月曜の朝、出勤途上のスミレの顔といったら、これを仏頂面と呼ばずしてどれを呼ぶのかというような表情をしている。
それもそのはず、あれほど胸を躍らせて探した試合のチケットはすでに完売していて手に入らなかったのだ。
ふと思いついて、ネットオークションサイトも覗いてみた。
目指すチケットをみつけ、喜んだのも束の間、なんと5万円の値が付いている。 
スミレはがっかりした。
とても入札する気にはなれなかったのだ。

それに、今日出勤すると、例の転入生がやってくる。
いったい何を思って有名私立小からどこにでもありそうな公立小学校に転入などするのか。
いくら考えても理由がわからないではないか。
過剰な期待を寄せられても、応えることなど到底できないだろう。
そのときの失敗感を想像するだけで、何もしないうちから疲労感が湧きあがってくる。

スミレの仏頂面にはもうひとつ理由があった。
昨夜のことだ。
そろそろ暑い日が出てきたので、半袖のシャツを用意しておこうと箪笥をのぞいていた時、久しぶりに見る服に気がついた。
それが、別れた彼とまだ仲がよかったころ、デートのために迷いに迷って買った服だったのだ。

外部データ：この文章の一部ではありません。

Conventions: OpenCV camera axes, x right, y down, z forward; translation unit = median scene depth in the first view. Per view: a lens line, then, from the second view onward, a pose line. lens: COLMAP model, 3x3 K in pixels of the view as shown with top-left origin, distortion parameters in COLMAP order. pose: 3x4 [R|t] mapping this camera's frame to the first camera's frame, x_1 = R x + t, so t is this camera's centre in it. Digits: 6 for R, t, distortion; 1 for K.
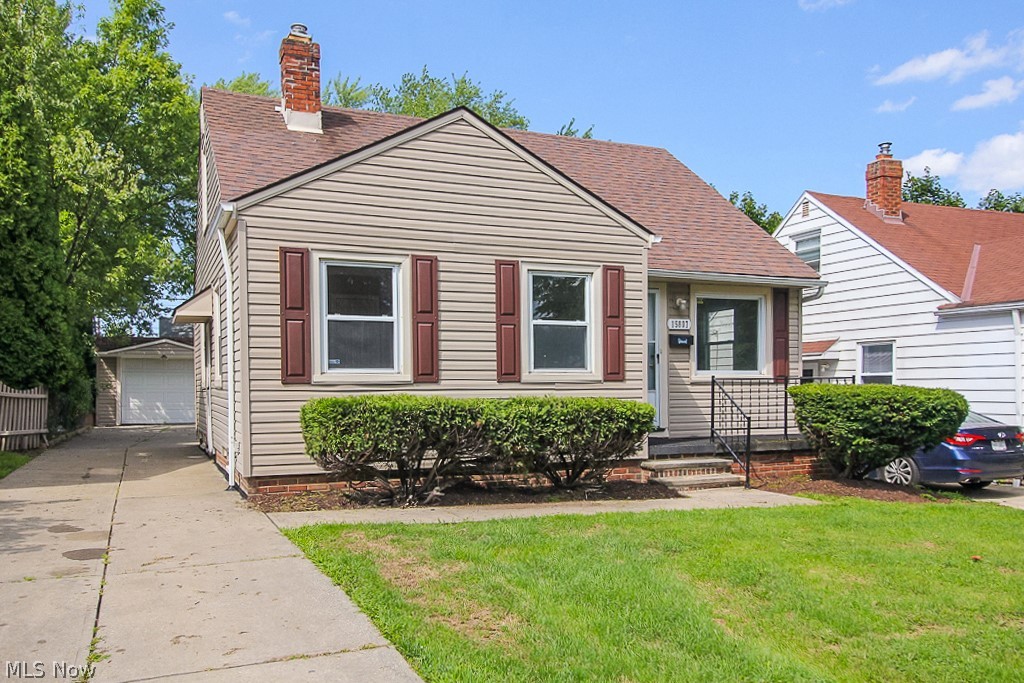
lens RADIAL K [[859.2, 0, 527.3], [0, 859.2, 368.0], [0, 0, 1]] dist [0.066229, -0.002122]
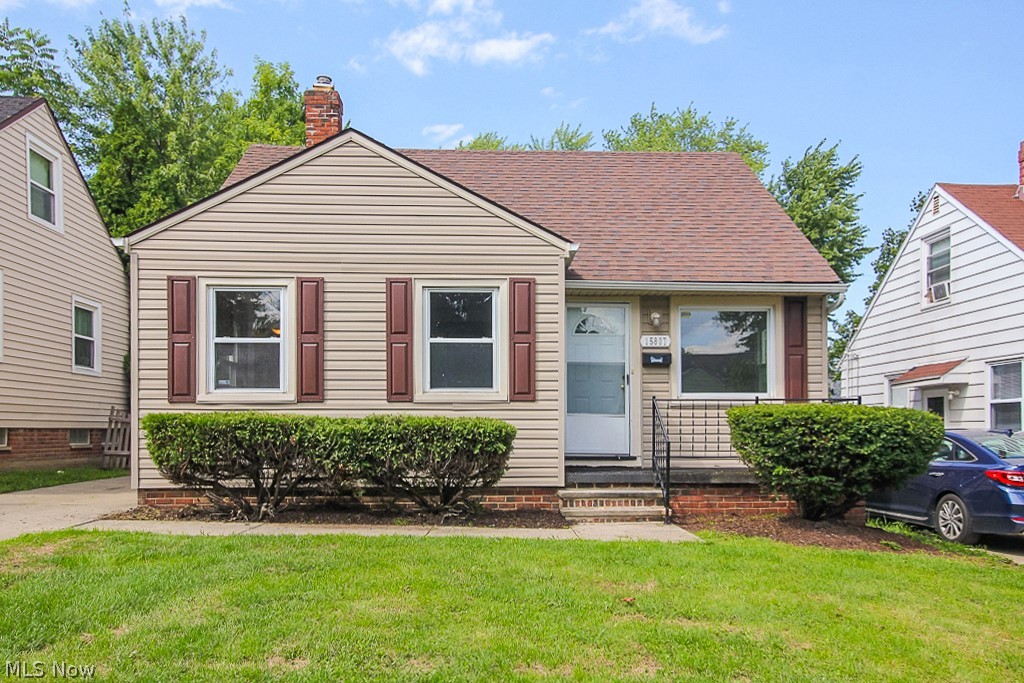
lens RADIAL K [[859.2, 0, 523.2], [0, 859.2, 378.0], [0, 0, 1]] dist [0.066229, -0.002122]
pose [[0.930301, -0.017333, -0.366387, 0.462032], [0.002882, 0.999197, -0.039954, 0.028230], [0.366785, 0.036113, 0.929605, 0.140519]]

またぞろ、 あの「言いようのない不安」が胸に湧きおこってきた。
その瞬間、スミレに電撃が走った。
わかったのだ。
スミレは、誰かと親密になるのが怖かったのだ。
怖くて、避けたかったのだ。

年ごろの女性として、彼氏がいることは重視したい点だった。
出会いにも事欠かないし、声をかけてくれる人も後を絶たないから、人選にも困らなかった。
最初のうちは、スミレも夢中になれる。
もっと好きになってもらいたくて、努力もする。
その服が、そんな時期のスミレの気持ちを象徴していた。
普段の彼女なら到底選ばないような、レースのフリルとシュガーピンク。
相手の好みを刺激しようという魂胆がレースの向こうに透けて見えている。

「じゃ、また明日。」
彼氏が当たり前のようにそう言ってくれる時の安堵は、何物にも代えがたい喜びだった。
しかし、時間がたつにつれ、あの不安が頭をもたげてきて、スミレは相手の実際よりも、不安の方に気をとられるようになるのだ。
それは、言葉に置き換えれば「私の言うこと、することを、相手は本当に心地よく思っているのだろうか?本当は不愉快なのに我慢しているのではないか?」という不安なのだと、スミレは気付いた。

その不安にとらわれると、スミレは相手が我慢していないかどうか、必死に探るようになる。
そうして、相手の些細な言動が、スミレを嫌っている証拠のように思えてくるのだ。
確かめたい。でも、はっきりと嫌いだと言われたらどうしようと思うと、言葉にできない。
そのうち、その重苦しさに耐えかねて、いっそ別れてしまいたいと思うようになる。
すると、別れる理由になりそうなこと…それも、相手が原因で、自分は悪くないと思えるような大義名分…が、必ずみつかるのだ。

つきあった相手はそれぞれ、共通点も、脈絡もあまりない。
共通の見た目とか、趣味とか、年齢とか、そういうものが感じられないことにも気付いた。
誰でもよかったの?
スミレは自分に問いかけた。
答えはイエスだ。
自分は目の前の相手ではなく、ただ「前とは違う人」を探していただけだった。
前とは違う性質の誰かなら、違う結果を持ってきてくれるかもしれない。
スミレは自分の期待を目の当たりにした。
しかし、期待に応えてくれようとしていたかもしれない相手を断ち切ったのはいつも自分だったのだ。

駅の改札を抜けて、いつもの並木道を歩きながら、スミレはため息をついた。
「自分が変わらなきゃいけないことは分かってる。でも、どう変わったらいいのか、分からないわ。」
あれほど咲き誇っていた桜が、今は新緑一色になり、その緑も日に日に濃くなっていく。
「木はいいわよね。きっと悩みもなく、季節に合わせて刻々と間違いなく変わっていけるんだから。」
自分のつぶやきが八つ当たりだと分かっているだけに、情けなくて泣きたくなった。

「スミレちゃん、おはよ!」
後ろからチヨコ先生が声をかけてくれなかったら、スミレは本当に涙をこぼしていたかもしれない。
「ん?どうした?具合悪いの?」
「そんなことない。転校生が来るから、緊張してるだけだと思う。」
「そっか。先生が緊張してるんだから、本人はもっと緊張しているのかな?」
「どうだろうね?」

その姫君がやってきたのは、時計が丁度8時を指した時だった。